Background: The endocannabinoid system modulates the hypothalamic-pituitary-adrenal (HPA) axis, but the effect of cannabinoid type 1 (CB1) receptor antagonism following chronic CB1 receptor stimulation in humans is unknown.
Objectives: To evaluate effects of the CB1 receptor antagonist rimonabant on the HPA axis in cannabis-dependent individuals.
Methods: Fourteen daily cannabis smokers received increasingly frequent 20 mg oral Δ9-tetrahydrocannabinol (THC) doses (60-120 mg/day) over 8 days to standardize cannabis tolerance. Concurrent with the last THC dose, double-blind placebo or rimonabant (20 or 40 mg) was administered. Cannabinoid, rimonabant, and cortisol plasma concentrations were measured 1.5 hours prior to rimonabant administration and 2.0, 5.5, and 12.5 hours post-dose.
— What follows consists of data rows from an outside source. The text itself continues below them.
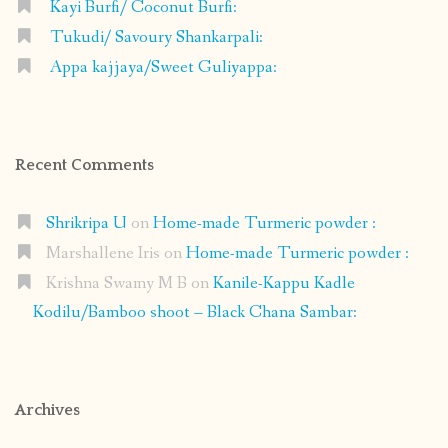
Kayi Burfi/ Coconut Burfi:
Tukudi/ Savoury Shankarpali:
Appa kajjaya/Sweet Guliyappa:
Recent Comments
Shrikripa U
on
Home-made Turmeric powder :
Marshallene Iris
on
Home-made Turmeric powder :
Krishna Swamy M B
on
Kanile-Kappu Kadle
Kodilu/Bamboo shoot – Black Chana Sambar:
Archives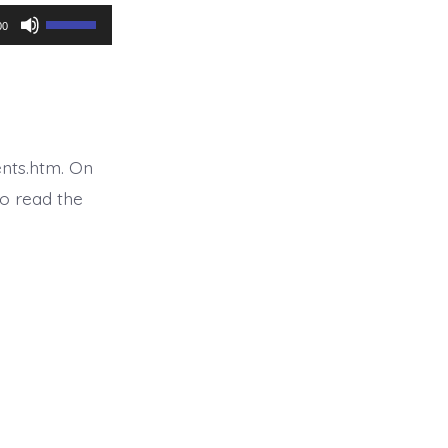
Use
00
Up/Down
Arrow
keys
to
nts.htm. On
increase
o read the
or
decrease
volume.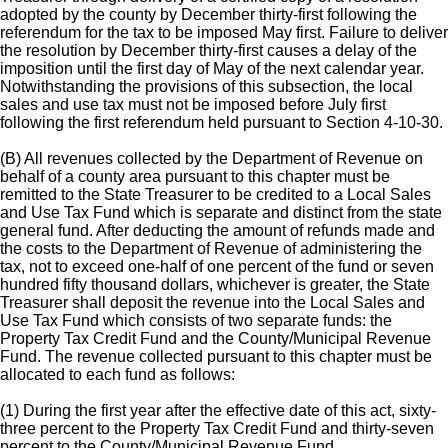
adopted by the county by December thirty-first following the
referendum for the tax to be imposed May first. Failure to deliver
the resolution by December thirty-first causes a delay of the
imposition until the first day of May of the next calendar year.
Notwithstanding the provisions of this subsection, the local
sales and use tax must not be imposed before July first
following the first referendum held pursuant to Section 4-10-30.
(B) All revenues collected by the Department of Revenue on
behalf of a county area pursuant to this chapter must be
remitted to the State Treasurer to be credited to a Local Sales
and Use Tax Fund which is separate and distinct from the state
general fund. After deducting the amount of refunds made and
the costs to the Department of Revenue of administering the
tax, not to exceed one-half of one percent of the fund or seven
hundred fifty thousand dollars, whichever is greater, the State
Treasurer shall deposit the revenue into the Local Sales and
Use Tax Fund which consists of two separate funds: the
Property Tax Credit Fund and the County/Municipal Revenue
Fund. The revenue collected pursuant to this chapter must be
allocated to each fund as follows:
(1) During the first year after the effective date of this act, sixty-
three percent to the Property Tax Credit Fund and thirty-seven
percent to the County/Municipal Revenue Fund.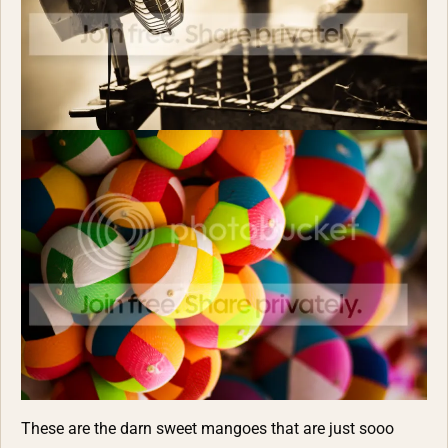
These are the darn sweet mangoes that are just sooo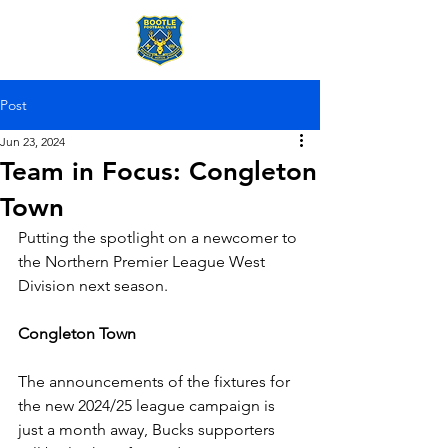
Post
Jun 23, 2024
Team in Focus: Congleton
Town
Putting the spotlight on a newcomer to 
the Northern Premier League West 
Division next season.
Congleton Town
The announcements of the fixtures for 
the new 2024/25 league campaign is 
just a month away, Bucks supporters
Results: Ten participants completed before premature study termination due to rimonabant's withdrawal from development. Five participants received 20 mg, three received 40 mg, and two placebo. There was a significant positive association between rimonabant concentration and change in cortisol concentration from baseline (r = .53, p < .01). There also was a borderline significant association between rimonabant dose and cortisol concentrations when the dose-by-time interaction was included. Four of eight participants receiving rimonabant (none of two receiving placebo) had greater cortisol concentrations 2 hours after dosing (at 11:30) than at 08:00, while normal diurnal variation should have peak concentrations at 08:00.
Conclusion: Rimonabant 20 or 40 mg did not significantly increase plasma cortisol concentrations, consistent with an absence of antagonist-elicited cannabis withdrawal.
Scientific significance: Rimonabant doses >40 mg might elicit cortisol changes, confirming a role for CB1 receptors in modulating the HPA axis in humans.